Is that because critics really all agree that The Hurt Locker, Slumdog Millionaire, and The Social Network are – by far – the best movies of their respective years?

Or is that because they are the “acceptable” titles? In other words, Oscar-worthy movies – in terms of possibility, not quality – and thus publicity-worthy as well? Critics groups, after all, must remain relevant.

Or could it simply be that each year most U.S. film critics watch the same dozen or so new releases?

'The Social Network' dominance

So far this year, The Social Network, a widely acclaimed drama about the friendlessness involved in the creation of Facebook, has been shortlisted by the American Film Institute, the Houston Film Critics, and the Detroit Film Critics.

It was also the top movie of 2010 according to the Los Angeles Film Critics Association, the Boston Society of Film Critics, and the New York Film Critics Online.

There's more: a week or so ago, The Social Network received top honors from the Washington D.C. Film Critics and the National Board of Review. (Update: Add to this list the now unabashedly mainstream New York Film Critics Circle.)

Kim Hye-ja and Niels Arestrup among groupthink exceptions

Admittedly, there have been the inevitable handful of groupthink exceptions in other categories.
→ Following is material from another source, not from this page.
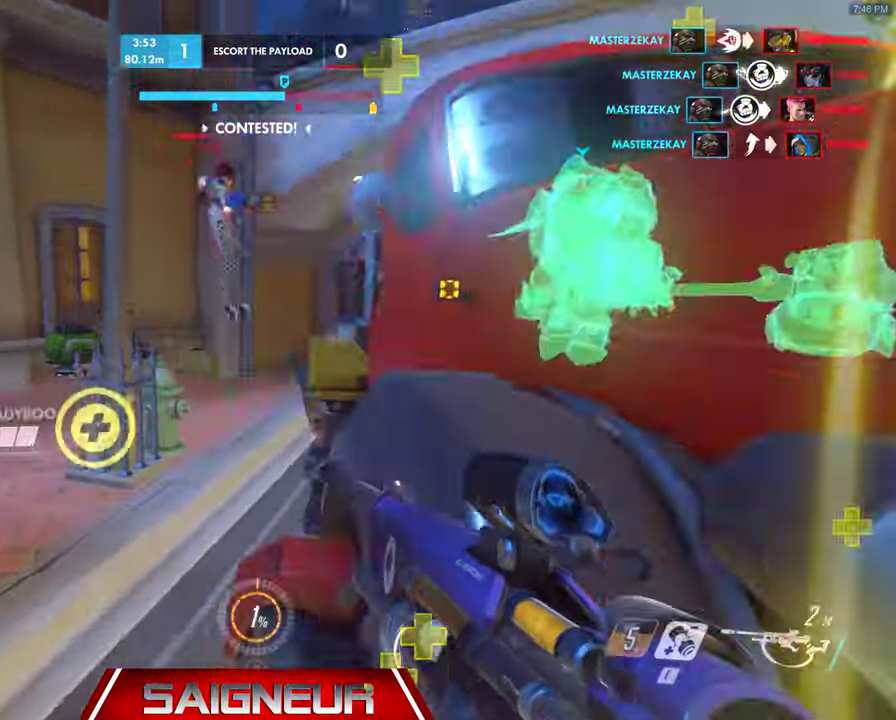
{"keys": ["a"], "mouse": [], "events": [[34, "space", "up"], [100, "mouse_left", "down"], [300, "mouse_left", "up"], [367, "w", "up"]]}
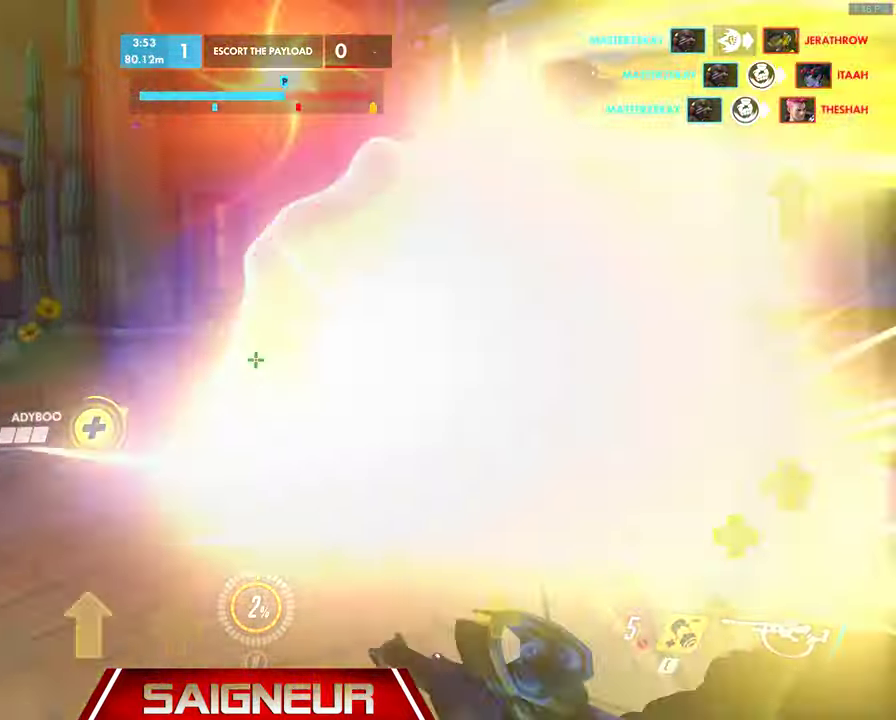
{"keys": ["d"], "mouse": [], "events": [[200, "a", "up"], [200, "d", "down"]]}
In internationally minded Los Angeles, for instance, Kim Hye-ja topped the Best Actress category for her work in Bong Joon-ho's South Korean psychological drama Mother, while Niels Arestrup was Best Supporting Actor for his work in Jacques Audiard's French prison drama A Prophet.

It's always a heartening sign whenever U.S.-based critics – inundated with Hollywood fare all year long – succeed in acknowledging the existence of quality filmmaking from other parts of the globe.

Below are the recently announced lists from the various groups.

Boston Society Film Critics Awards

Best Picture: The Social Network.

Best Foreign Language Film: Mother.

Best Director: David Fincher, The Social Network.

Best Actor: Jesse Eisenberg, The Social Network.

Best Actress: Natalie Portman, Black Swan.

Best Supporting Actor: Christian Bale, The Fighter .

Best Supporting Actress: Juliette Lewis, Conviction.

Best Ensemble: The Fighter.

Best Screenplay: Aaron Sorkin, The Social Network.

Best Cinematography: Roger Deakins, True Grit.

Best Documentary: Marwencol.

Best Animated Film: Toy Story 3.

Best Film Editing (awarded in memory of Karen Schmeer): Andrew Weisblum, Black Swan.

Best New Filmmaker (awarded in memory of David Brudnoy): Jeff Malmberg, Marwencol.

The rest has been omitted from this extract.